**Vorliegender Text**
<<<<

Der Bildungsraum als Pädagoge

24. August 2022 Mehr

Gemäß dem italienischen Pädagogen Loris Malaguzzi prägt der Ort, an dem Bildung stattfindet, die Schüler. Aus dieser Aussage lässt sich schließen, dass die Architektur einen maßgeblichen Anteil an den Lernerfolgen der Auszubildenden hat – dies gilt vor allem, wenn es um die Gestaltung der Schulräume geht. Löst der Aufenthalt in einem Klassenraum Wohlbefinden aus, führt das unweigerlich zu einer verstärkten Identifikation mit der Bildungseinrichtung. Dabei stellt sich natürlich die Frage, welche Maßnahmen in der Architektur zu einem positiven Raumempfinden beitragen. Planer stehen letzten Endes vor der Herausforderung, mit ihren Konzepten nicht nur bei Schülern, sondern gleichermaßen bei Lehrenden für Wohlbefinden zu sorgen. In der Bauplanung kommt es indes nicht nur auf optische Schönheit, sondern vielmehr auf funktionelle Flexibilität an.

 


European School Copenhagen © Adam Mork

 

Der Umgang mit dem Raum

Aus pädagogischer, aber auch architektonischer Sicht ist es wichtig, Schülern ein Gefühl sowie ein Verständnis für den Raum zu vermitteln. Im Bildungskontext nimmt vor allem die Veränderbarkeit der bebauten Umwelt einen hohen Stellenwert ein. Die moderne Schule ist wandelbar und passt sich den Bedürfnissen der Lernenden an. Räume fungieren hier als Orte der Kreativität und der persönlichen Entfaltung.

>>>>

**Vorliegende Datensätze**
<<<<

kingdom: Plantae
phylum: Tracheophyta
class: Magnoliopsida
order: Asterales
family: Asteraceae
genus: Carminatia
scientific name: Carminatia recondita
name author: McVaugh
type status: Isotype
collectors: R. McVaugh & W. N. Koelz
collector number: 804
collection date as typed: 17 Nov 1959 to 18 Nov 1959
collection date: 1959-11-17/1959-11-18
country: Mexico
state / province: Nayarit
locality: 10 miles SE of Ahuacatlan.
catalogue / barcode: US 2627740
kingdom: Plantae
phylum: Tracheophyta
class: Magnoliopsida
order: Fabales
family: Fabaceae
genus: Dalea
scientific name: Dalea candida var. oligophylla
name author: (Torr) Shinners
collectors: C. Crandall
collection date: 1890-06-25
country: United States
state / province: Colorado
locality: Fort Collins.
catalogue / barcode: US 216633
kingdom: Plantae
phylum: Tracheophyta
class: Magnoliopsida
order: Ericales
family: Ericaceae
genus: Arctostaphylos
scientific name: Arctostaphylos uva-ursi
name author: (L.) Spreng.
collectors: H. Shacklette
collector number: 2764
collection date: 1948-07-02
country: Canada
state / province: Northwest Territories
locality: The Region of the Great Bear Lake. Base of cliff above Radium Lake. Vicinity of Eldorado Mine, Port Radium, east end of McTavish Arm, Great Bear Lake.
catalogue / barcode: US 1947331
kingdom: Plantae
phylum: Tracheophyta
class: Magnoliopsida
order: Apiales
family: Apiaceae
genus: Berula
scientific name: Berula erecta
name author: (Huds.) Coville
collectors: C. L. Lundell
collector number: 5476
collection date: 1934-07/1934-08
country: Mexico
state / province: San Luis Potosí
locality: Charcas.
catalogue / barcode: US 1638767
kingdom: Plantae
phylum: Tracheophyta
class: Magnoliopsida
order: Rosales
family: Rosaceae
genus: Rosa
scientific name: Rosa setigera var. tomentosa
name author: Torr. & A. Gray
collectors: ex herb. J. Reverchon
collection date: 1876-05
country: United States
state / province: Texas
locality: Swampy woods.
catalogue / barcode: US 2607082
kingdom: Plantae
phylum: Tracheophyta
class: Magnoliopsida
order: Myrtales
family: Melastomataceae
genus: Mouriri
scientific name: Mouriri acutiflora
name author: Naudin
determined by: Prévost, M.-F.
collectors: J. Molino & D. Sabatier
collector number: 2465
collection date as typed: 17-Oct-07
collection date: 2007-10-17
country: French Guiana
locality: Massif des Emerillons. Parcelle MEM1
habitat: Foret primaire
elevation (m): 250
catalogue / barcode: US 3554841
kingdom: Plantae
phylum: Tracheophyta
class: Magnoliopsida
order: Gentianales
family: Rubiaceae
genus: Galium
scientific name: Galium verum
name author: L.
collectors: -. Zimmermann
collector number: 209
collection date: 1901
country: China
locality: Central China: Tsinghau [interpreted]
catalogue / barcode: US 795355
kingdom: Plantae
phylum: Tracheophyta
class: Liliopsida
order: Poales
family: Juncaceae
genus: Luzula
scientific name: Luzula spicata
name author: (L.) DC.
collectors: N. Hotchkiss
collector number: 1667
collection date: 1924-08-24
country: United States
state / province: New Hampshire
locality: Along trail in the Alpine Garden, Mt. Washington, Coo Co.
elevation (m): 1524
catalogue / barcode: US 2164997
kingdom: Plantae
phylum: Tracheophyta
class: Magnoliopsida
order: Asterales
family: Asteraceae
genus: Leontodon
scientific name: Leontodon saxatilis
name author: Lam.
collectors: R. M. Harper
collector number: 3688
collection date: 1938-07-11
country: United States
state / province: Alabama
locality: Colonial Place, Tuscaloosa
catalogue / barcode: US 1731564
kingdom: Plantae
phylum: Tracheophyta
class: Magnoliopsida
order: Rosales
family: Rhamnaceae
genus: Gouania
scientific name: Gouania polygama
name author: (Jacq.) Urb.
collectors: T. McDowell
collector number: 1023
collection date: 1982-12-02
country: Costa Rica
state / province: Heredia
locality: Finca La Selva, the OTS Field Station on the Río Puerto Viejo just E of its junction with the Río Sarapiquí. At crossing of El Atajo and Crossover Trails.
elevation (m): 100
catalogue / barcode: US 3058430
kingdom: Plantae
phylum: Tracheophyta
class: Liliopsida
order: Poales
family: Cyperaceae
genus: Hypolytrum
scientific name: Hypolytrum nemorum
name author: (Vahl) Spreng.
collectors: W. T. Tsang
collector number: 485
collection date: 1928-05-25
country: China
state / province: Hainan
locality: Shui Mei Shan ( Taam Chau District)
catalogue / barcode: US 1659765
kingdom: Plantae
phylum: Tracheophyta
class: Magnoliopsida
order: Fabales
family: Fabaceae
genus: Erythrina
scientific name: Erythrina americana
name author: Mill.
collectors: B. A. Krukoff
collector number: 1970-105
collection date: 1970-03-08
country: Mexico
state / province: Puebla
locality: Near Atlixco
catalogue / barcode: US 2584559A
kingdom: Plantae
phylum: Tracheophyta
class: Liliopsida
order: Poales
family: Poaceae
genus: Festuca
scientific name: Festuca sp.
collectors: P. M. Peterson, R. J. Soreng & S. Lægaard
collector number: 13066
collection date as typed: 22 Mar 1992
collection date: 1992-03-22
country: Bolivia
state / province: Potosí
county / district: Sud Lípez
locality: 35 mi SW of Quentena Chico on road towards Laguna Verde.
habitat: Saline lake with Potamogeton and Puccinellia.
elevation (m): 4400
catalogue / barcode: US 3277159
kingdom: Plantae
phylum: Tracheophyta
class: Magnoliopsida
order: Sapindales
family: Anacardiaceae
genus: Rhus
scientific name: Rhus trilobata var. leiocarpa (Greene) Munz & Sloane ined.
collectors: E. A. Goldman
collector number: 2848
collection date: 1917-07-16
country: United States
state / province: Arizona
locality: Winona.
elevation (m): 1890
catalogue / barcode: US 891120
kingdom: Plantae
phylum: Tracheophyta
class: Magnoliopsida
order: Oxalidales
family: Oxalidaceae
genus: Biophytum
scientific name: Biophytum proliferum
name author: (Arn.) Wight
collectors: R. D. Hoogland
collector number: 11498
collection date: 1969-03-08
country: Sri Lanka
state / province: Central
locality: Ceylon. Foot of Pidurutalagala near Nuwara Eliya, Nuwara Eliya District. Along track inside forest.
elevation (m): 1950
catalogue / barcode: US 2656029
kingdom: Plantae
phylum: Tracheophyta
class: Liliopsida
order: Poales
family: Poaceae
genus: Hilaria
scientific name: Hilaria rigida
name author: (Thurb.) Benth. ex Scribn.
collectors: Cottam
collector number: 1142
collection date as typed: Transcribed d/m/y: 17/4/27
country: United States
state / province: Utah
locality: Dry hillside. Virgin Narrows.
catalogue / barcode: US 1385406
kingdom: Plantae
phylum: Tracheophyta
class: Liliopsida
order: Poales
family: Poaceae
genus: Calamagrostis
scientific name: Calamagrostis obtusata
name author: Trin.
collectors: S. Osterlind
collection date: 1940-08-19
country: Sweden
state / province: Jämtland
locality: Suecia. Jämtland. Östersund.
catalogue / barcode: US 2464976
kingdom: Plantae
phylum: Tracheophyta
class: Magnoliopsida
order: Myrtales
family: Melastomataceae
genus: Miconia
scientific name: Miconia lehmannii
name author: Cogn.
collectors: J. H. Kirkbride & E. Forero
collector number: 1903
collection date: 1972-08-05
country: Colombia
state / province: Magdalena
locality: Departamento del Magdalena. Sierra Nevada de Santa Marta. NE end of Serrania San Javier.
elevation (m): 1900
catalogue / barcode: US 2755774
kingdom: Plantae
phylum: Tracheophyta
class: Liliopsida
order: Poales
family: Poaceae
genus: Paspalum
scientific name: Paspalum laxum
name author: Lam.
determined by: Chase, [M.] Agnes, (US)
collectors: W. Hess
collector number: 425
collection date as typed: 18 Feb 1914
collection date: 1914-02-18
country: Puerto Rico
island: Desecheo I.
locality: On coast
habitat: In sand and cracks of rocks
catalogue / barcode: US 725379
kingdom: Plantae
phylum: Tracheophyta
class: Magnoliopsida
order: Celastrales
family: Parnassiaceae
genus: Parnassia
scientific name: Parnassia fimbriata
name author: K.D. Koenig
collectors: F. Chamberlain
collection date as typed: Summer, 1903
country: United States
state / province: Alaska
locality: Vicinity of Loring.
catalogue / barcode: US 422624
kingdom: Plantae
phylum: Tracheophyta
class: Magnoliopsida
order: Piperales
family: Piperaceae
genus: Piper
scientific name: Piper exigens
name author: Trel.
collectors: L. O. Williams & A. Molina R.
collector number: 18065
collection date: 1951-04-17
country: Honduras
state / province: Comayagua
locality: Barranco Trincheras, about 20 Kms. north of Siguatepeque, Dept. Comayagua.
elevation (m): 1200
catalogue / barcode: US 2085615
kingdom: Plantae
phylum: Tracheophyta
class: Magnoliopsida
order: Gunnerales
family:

>>>>

**Arbeitsauftrag**
Führen Sie den Text über Schulräume als Lernorte im Anschluss an seinen letzten Satz fort. Die Datensätze stammen aus einer anderen Quelle als der Text.

**Lösung**
Die festgeschriebene Verknüpfung von Funktion und Fläche gehört zunehmend der Vergangenheit an. Häufig setzen Bildungsinstitutionen heute auf teiloffene Cluster mit Sicht- und Geräuschzonierungen. Offenheit ist des Weiteren in Bezug auf das Schulgelände selbst gefragt. Als soziale Gemeinschaft grenzt sich die Schule mittlerweile nicht mehr von ihrer Nachbarschaft ab, sondern sucht gezielt nach Berührungspunkten. Und vor allem bei Jugendlichen gilt es, Lernfelder außerhalb von Schulgrenzen zu erschließen. So ist es den Schülern möglich, praktische Erfahrungen zu sammeln und sich im Alltag zu bewähren.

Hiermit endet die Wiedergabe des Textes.